The survey of more than 2,000 8-16 years old, which was carried out by Savanta-ComRes, asked participants about their feelings towards climate change.
'Anxiety and frustration'
According to the BBC, the poll 'revealed a sense of anxiety and frustration about what adults are doing about it' among kids.
Almost three quarters (73 percent) of respondents said they are worried about the state of the planet right now, with 22 percent of these children saying they are 'very' worried. Almost a fifth (17 percent) said this worry is disturbing their sleep, with 19 percent having had a bad dream about climate change.
More than half of respondents are worried about their future, with 58 percent saying they are worried about the impact that climate change will have on their lives. In addition, 80 percent said the problem of climate change was important to them.
When it comes to how adults are tackling the issue, 41 percent said they don't trust adults to tackle the climate change issue, with 59 percent saying they don't think their voices are being heard on the topic. A staggering 64 percent believe that 'people in power aren't listening to children's viewpoints and worries about the changing planet'.
BBC Newsround spoke to child psychologists about the rise in eco-anxiety.
In a statement sent to Plant Based News, Emma Citron, a consultant clinical child psychologist based in London, said: "Young people are clearly worried about climate change and their futures as this survey reveals.

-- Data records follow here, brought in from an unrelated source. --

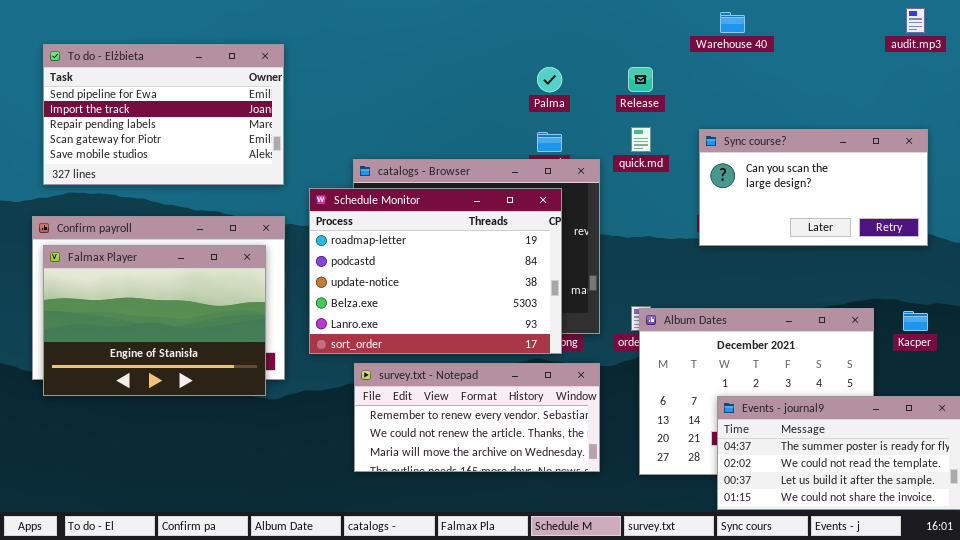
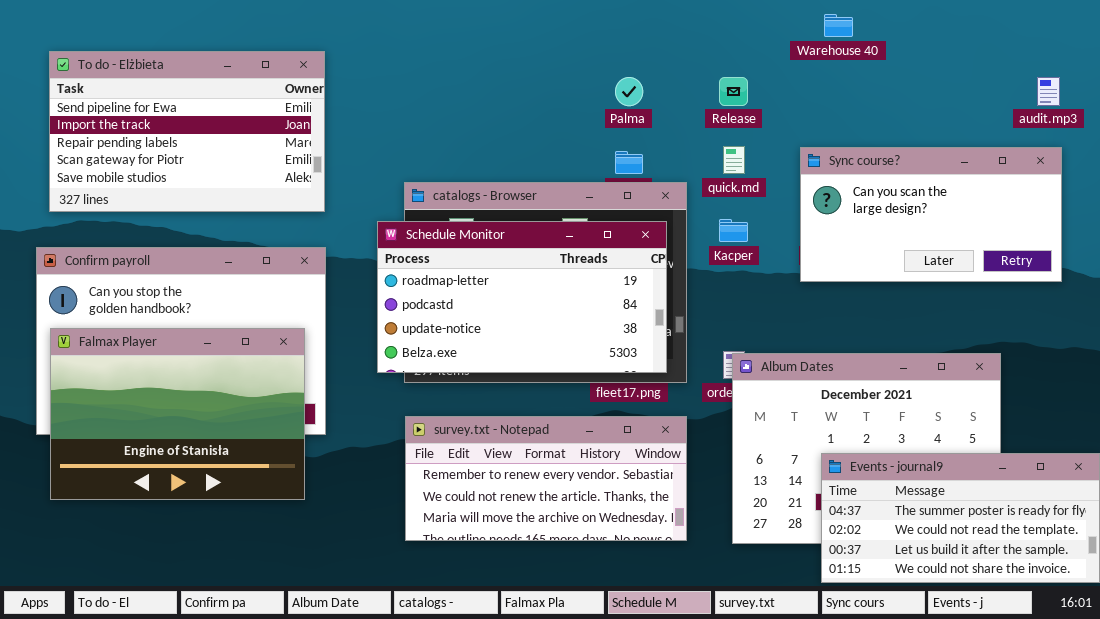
audit.mp3: [906,8,925,33] -> [1037,77,1060,106], moved
Schedule Monitor: [309,188,562,354] -> [377,221,667,373], moved, resized
Falmax Player: [43,245,266,396] -> [50,328,305,500], moved
Kacper: [903,311,928,331] -> [719,219,748,242], moved

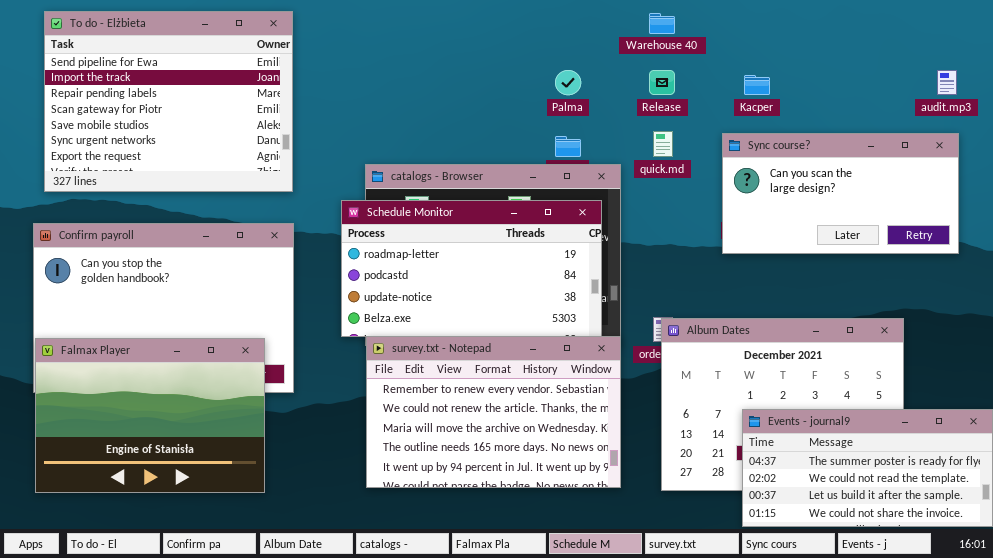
Warehouse 40: [824,14,853,37] -> [649,13,675,34], moved
To do - Elżbieta: [49,51,325,212] -> [44,11,293,192], resized
Kacper: [719,219,748,242] -> [744,75,770,95], moved
Falmax Player: [50,328,305,500] -> [35,338,265,493], moved
survey.txt - Notepad: [405,416,687,541] -> [366,336,621,488], resized

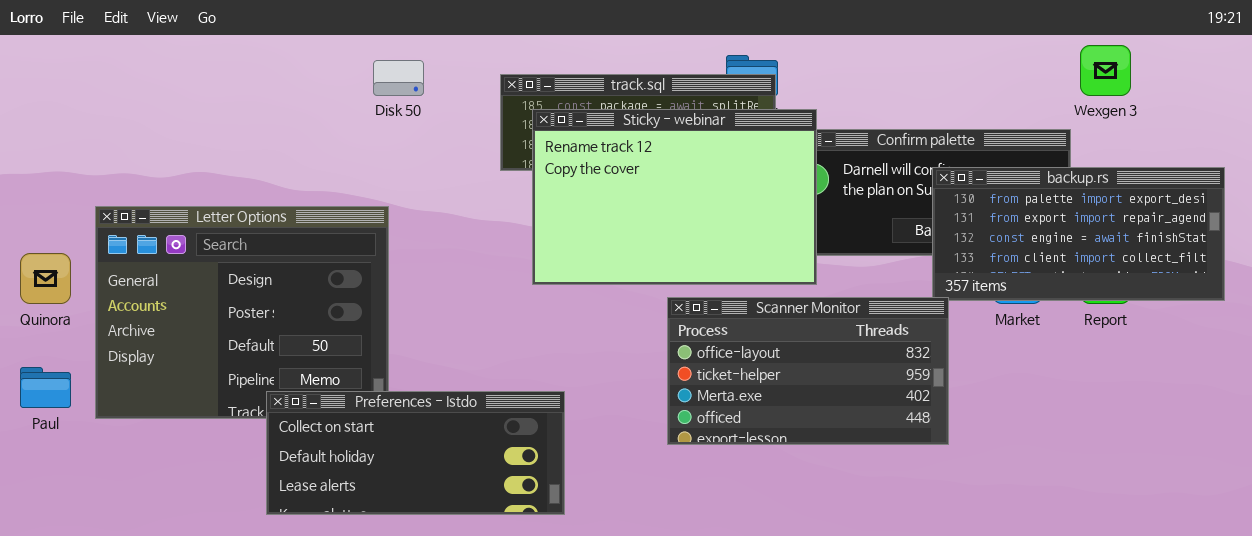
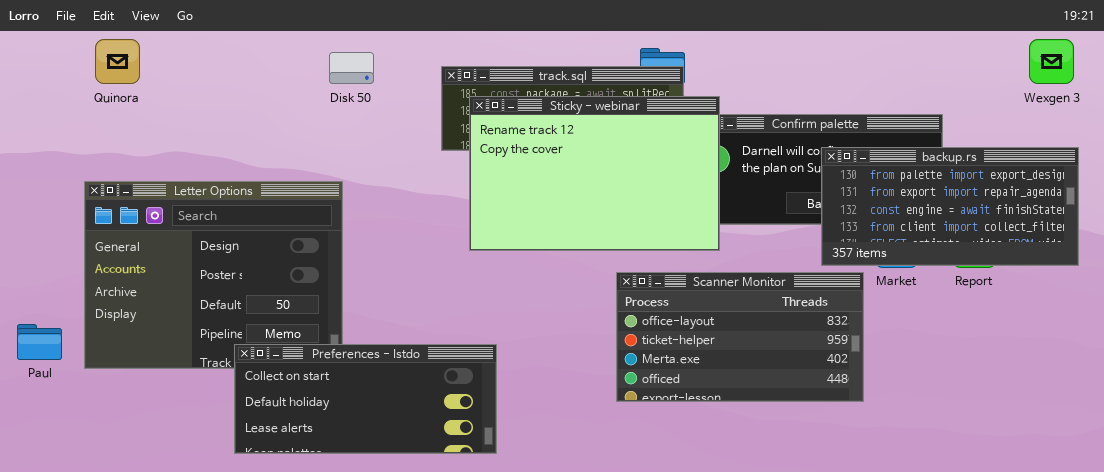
Wexgen 3: [1080,45,1131,96] -> [1029,39,1074,84], moved
Quinora: [20,253,71,304] -> [95,39,140,84], moved
Scanner Monitor: [667,297,949,445] -> [616,272,864,402], moved

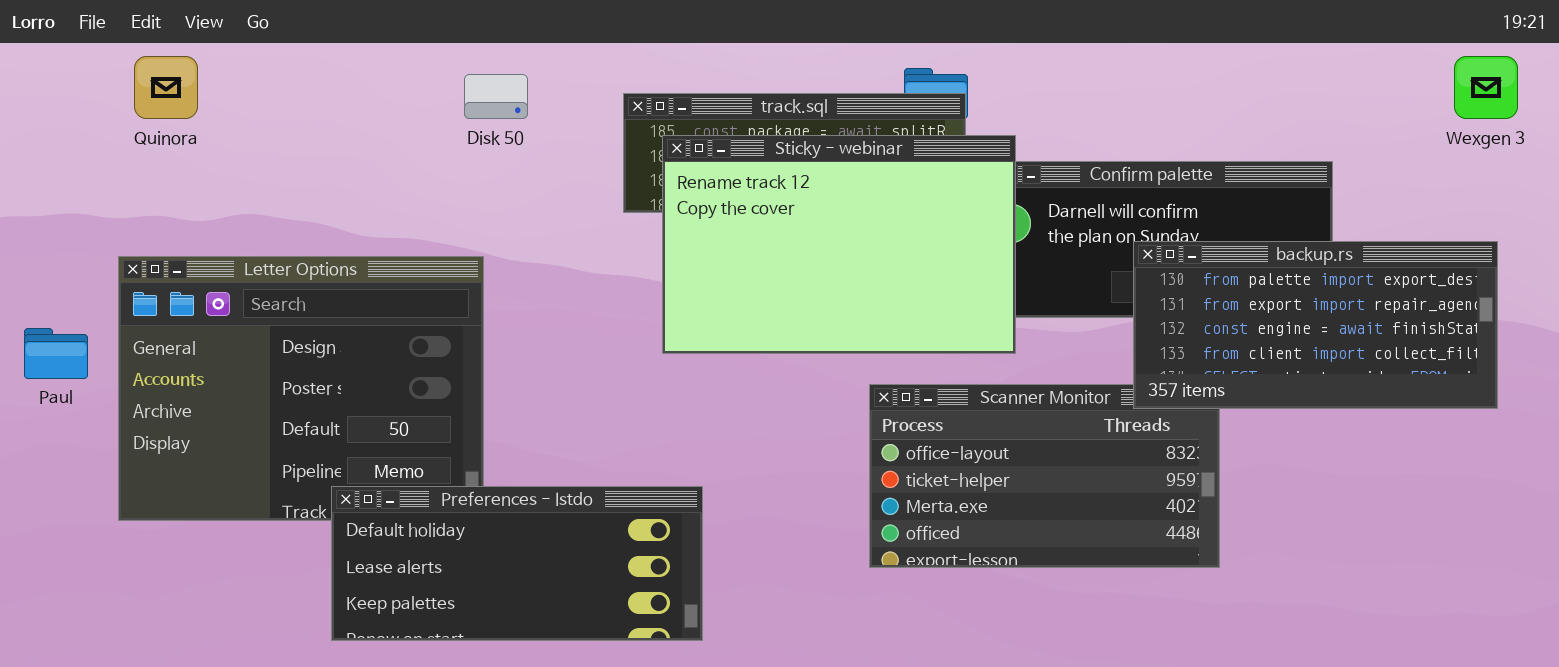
backup.rs: [821,147,1079,266] -> [1133,241,1498,409], moved
Paul: [17,324,62,360] -> [24,328,88,379], moved
Preferences - Istdo: [234,344,497,454] -> [331,486,703,641], scrolled down 1 row

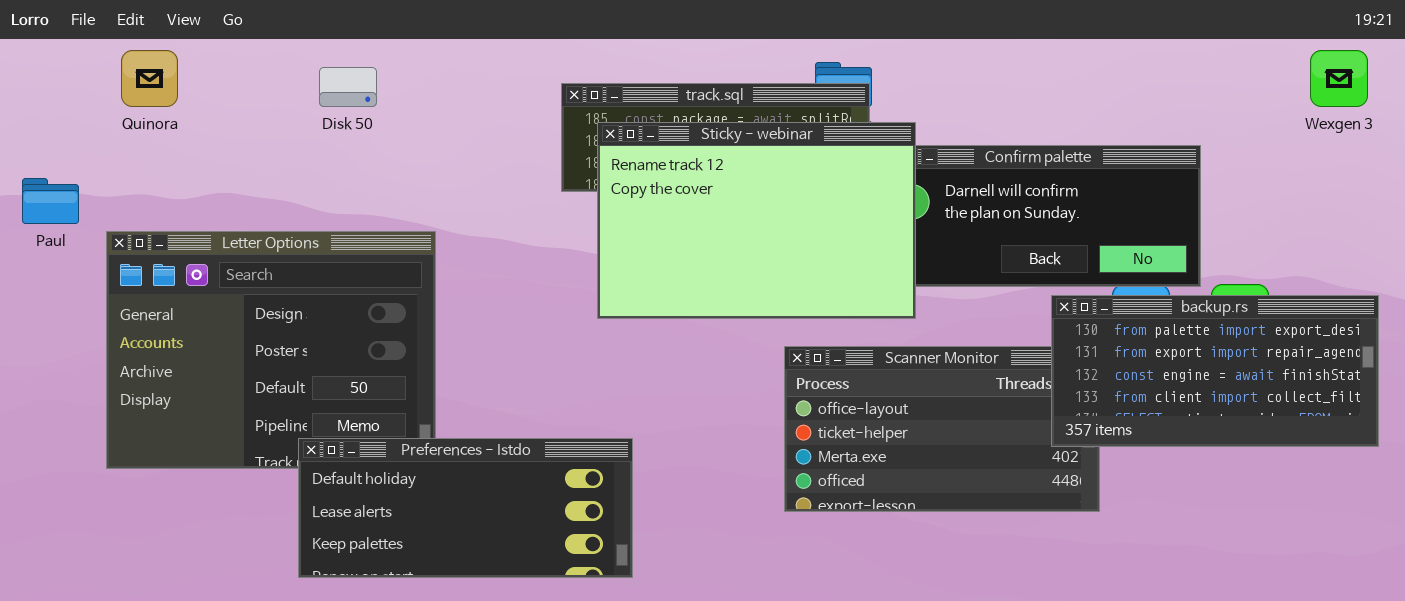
Disk 50: [464,74,528,119] -> [319,67,377,107], moved
backup.rs: [1133,241,1498,409] -> [1051,295,1379,447], moved
Paul: [24,328,88,379] -> [22,178,79,224], moved

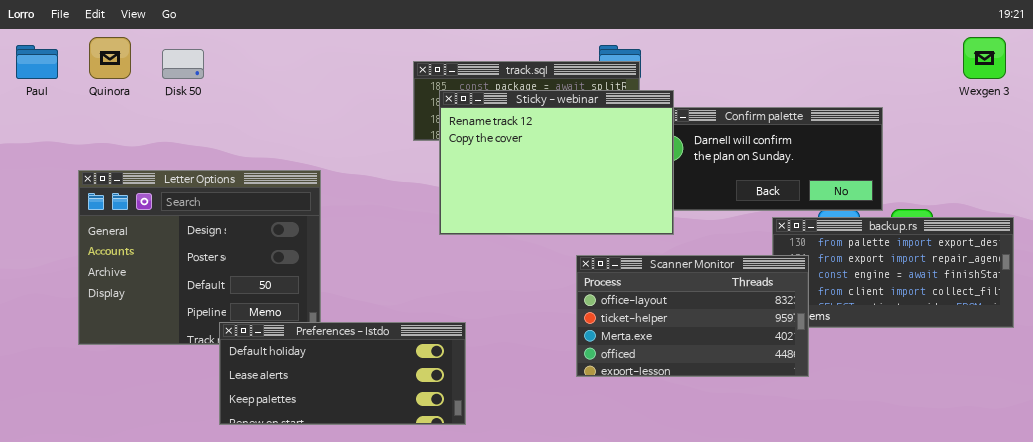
Disk 50: [319,67,377,107] -> [162,49,204,79], moved
Paul: [22,178,79,224] -> [16,45,58,79], moved
Scanner Monitor: [784,346,1100,512] -> [576,255,809,377], raised

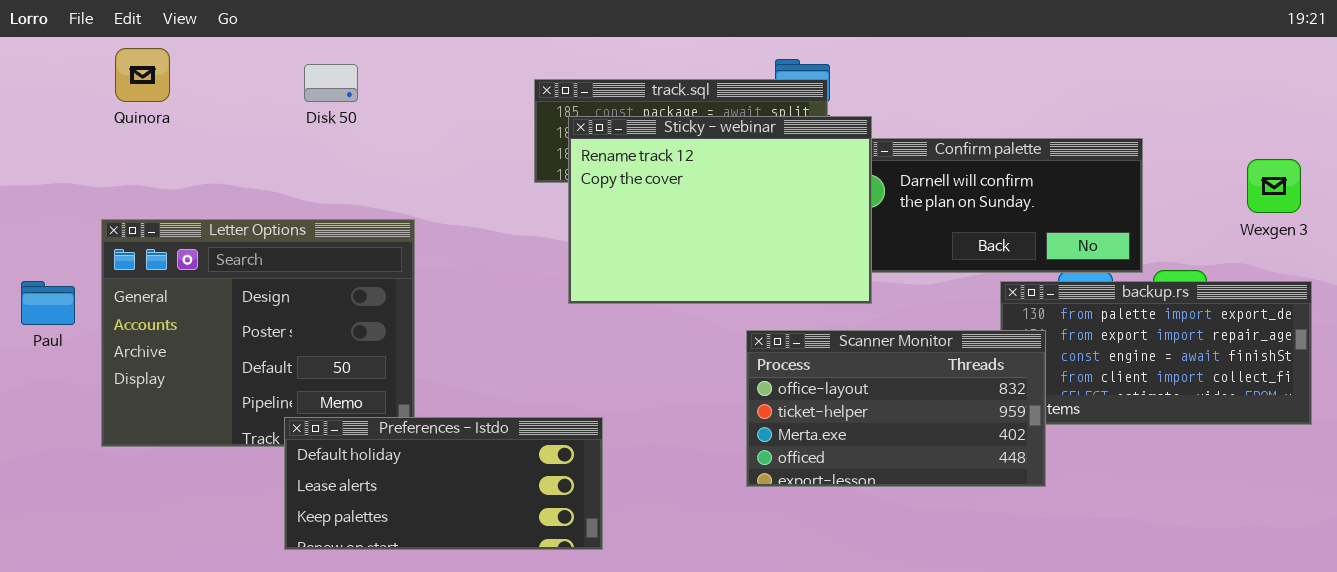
Wexgen 3: [963,37,1006,79] -> [1247,159,1301,213], moved
Paul: [16,45,58,79] -> [21,281,75,325], moved
Disk 50: [162,49,204,79] -> [304,64,358,102], moved

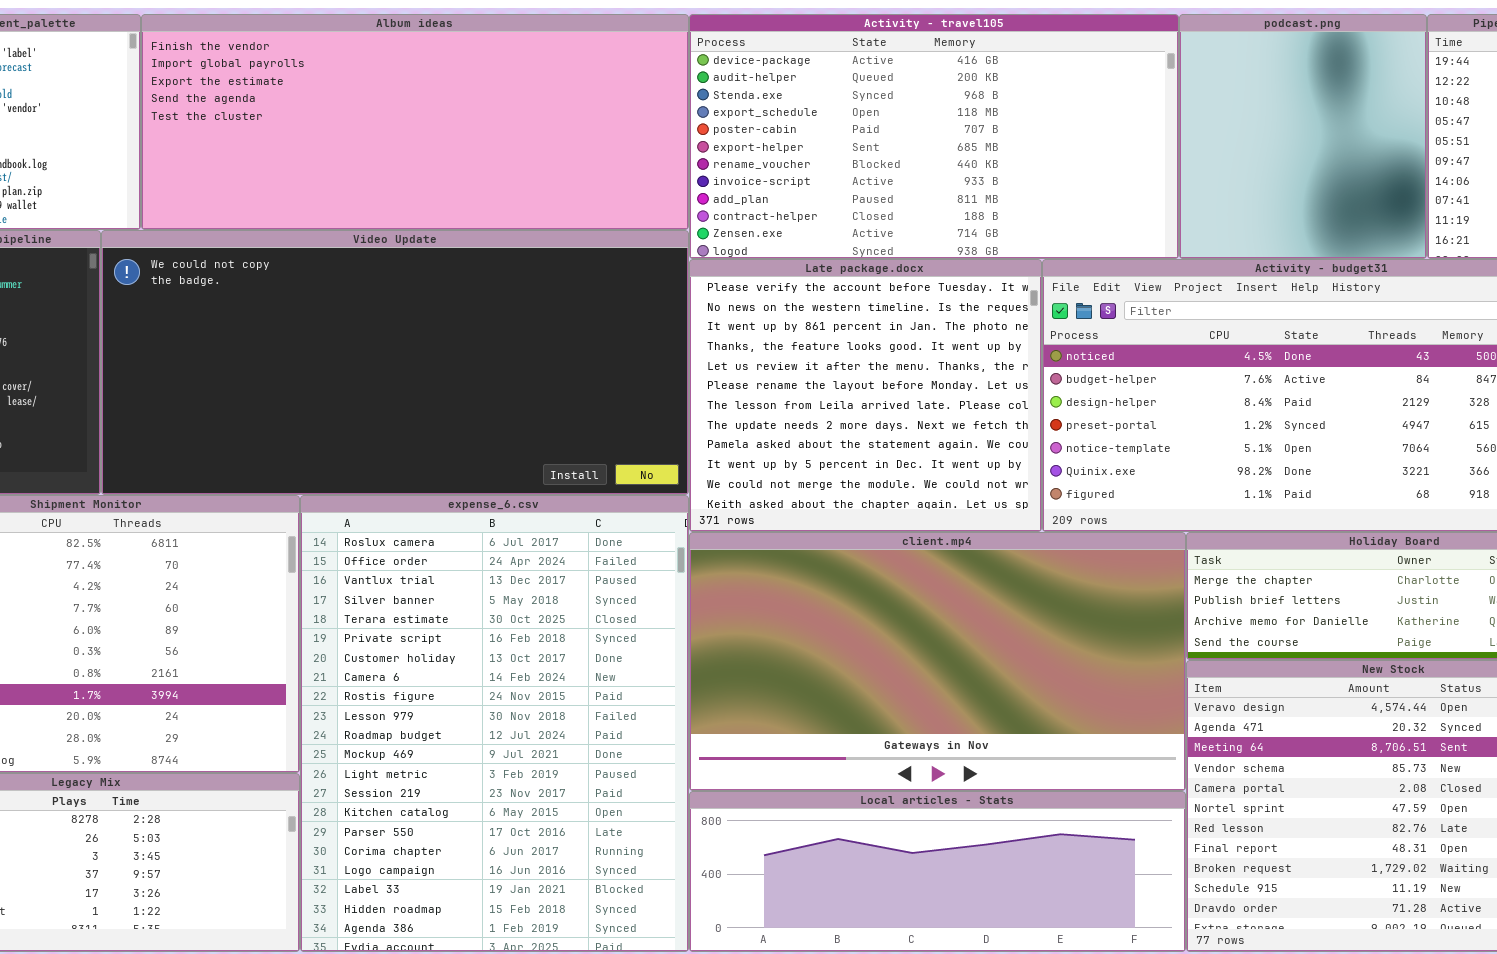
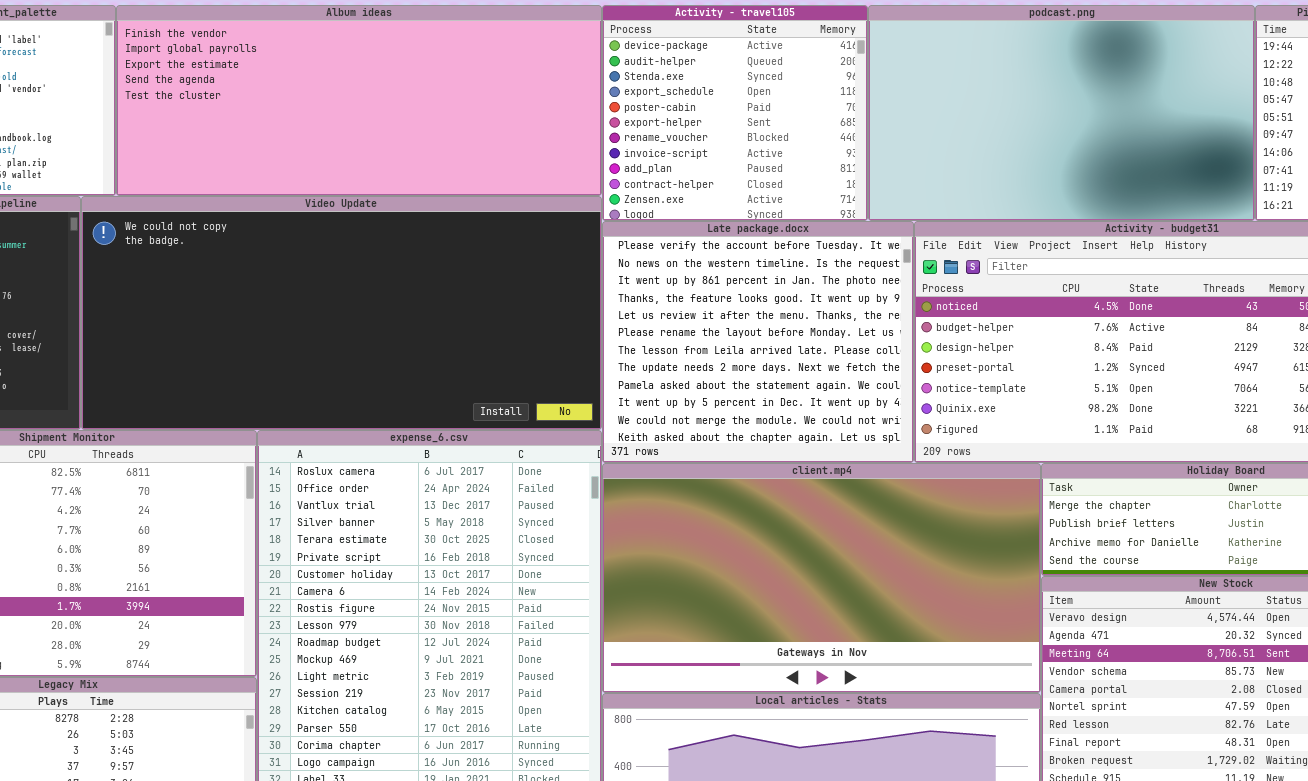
Activity - travel105: [689,14,1179,259] -> [602,5,868,221], resized
podcast.png: [1179,14,1427,259] -> [868,5,1255,221], resized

Public figures like David Attenborough and Greta Thunberg have helped young people to voice their worries and we have to make sure that we as adults listen to them and empower them by giving talks at school and in their communities to help them become involved in positive change.
"We all need to support them not to feel hopeless but rather to present to them hopeful and balanced messages about their futures and ensure that they get the right professional help if their anxiety is unduly high."
'Determination to make their voices heard'
BBC Newsround editor Paul Plunkett, added: "We know that our audience are passionate about protecting the planet and the climate strikes in 2019 showed their determination to make their voices heard on environmental issues.
"The question the survey raises for parents and adults is how to show young people that, as a society, we are committed to addressing the challenges raised by climate change, because this survey suggests that at the moment - they aren't convinced we are."